Retail Sales Training: Employee Assumptions Kill Sales

By Bob Phibbs

retail sales training assumptionsI was lying in a bright yellow inner tube floating in the “La-Z-River” at the JW Marriott resort Tuesday afternoon after my speaking event.

While looking up at the clear blue sky I heard a young woman behind me,“Yeah, I don’t know why we can’t just be spontaneous.”

I turned around to find a very attractive, blond woman in her late teens.

She continued, “But we have to ask, ‘Is your chicken pesto OK?’ or ‘How’s that maple walnut cookie?’ or ‘Want some dessert?’”

Her companion, a young man swam past me telling her, “Yeah, I mean, if customers wanted it they’d ask.”

The young woman added “Yeah, they just don’t get it, no one wants to hear, “Do you want some muffins to go?’ They just want to pay and leave.”

Could this have been your employee, the one you thought was great?

Her sticking points seemed to be her assumptions that no customer would possibly appreciate a server checking in to make sure the food was good, could possibly want something else and how the scripts her trainer provided could possibly help her.

After finishing up at the pool, I changed and went to the restaurant - which was dead.

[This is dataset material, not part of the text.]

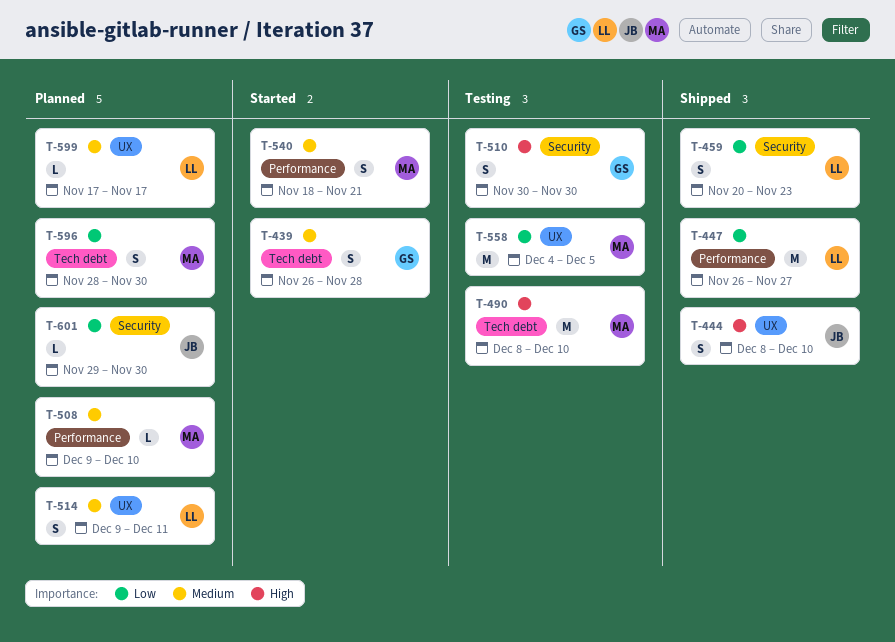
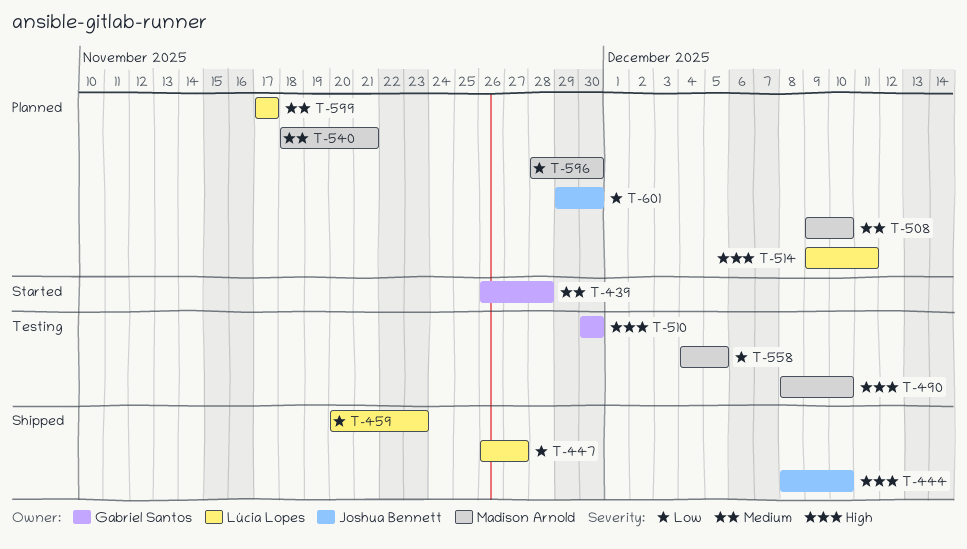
T-514, priority: Medium -> High
T-540, status: Started -> Planned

I pulled up at the bar and a young man introduced himself, got me a menu and chatted with me before suggesting “his favorite” item.

After learning I was a Yankees fan, he changed the channel to the Yankees game. He put the order in and after delivering it, asked how I liked it. After I finished, he asked if I saved room for their famous banana cream pie.

It was a great experience – that’s why he got a 25% tip.

He got it.

if you are in retail, food service or hospitality it’s about serving others and engaging them.

That is what separates those who genuinely want to help, from those who just want a job.

Find out more about bad employees by reading Getting Rid of Bad Employees

In Sum

Without mentors to help teach the concept of serving others and mirroring it, you end up with employees like my swimming buddies questioning why they have to do something and justifying their opinions.

The assumptions they make about your customers translate into thinking the minimum is what customers want.

It isn’t.

Those kind of employees can kill a business.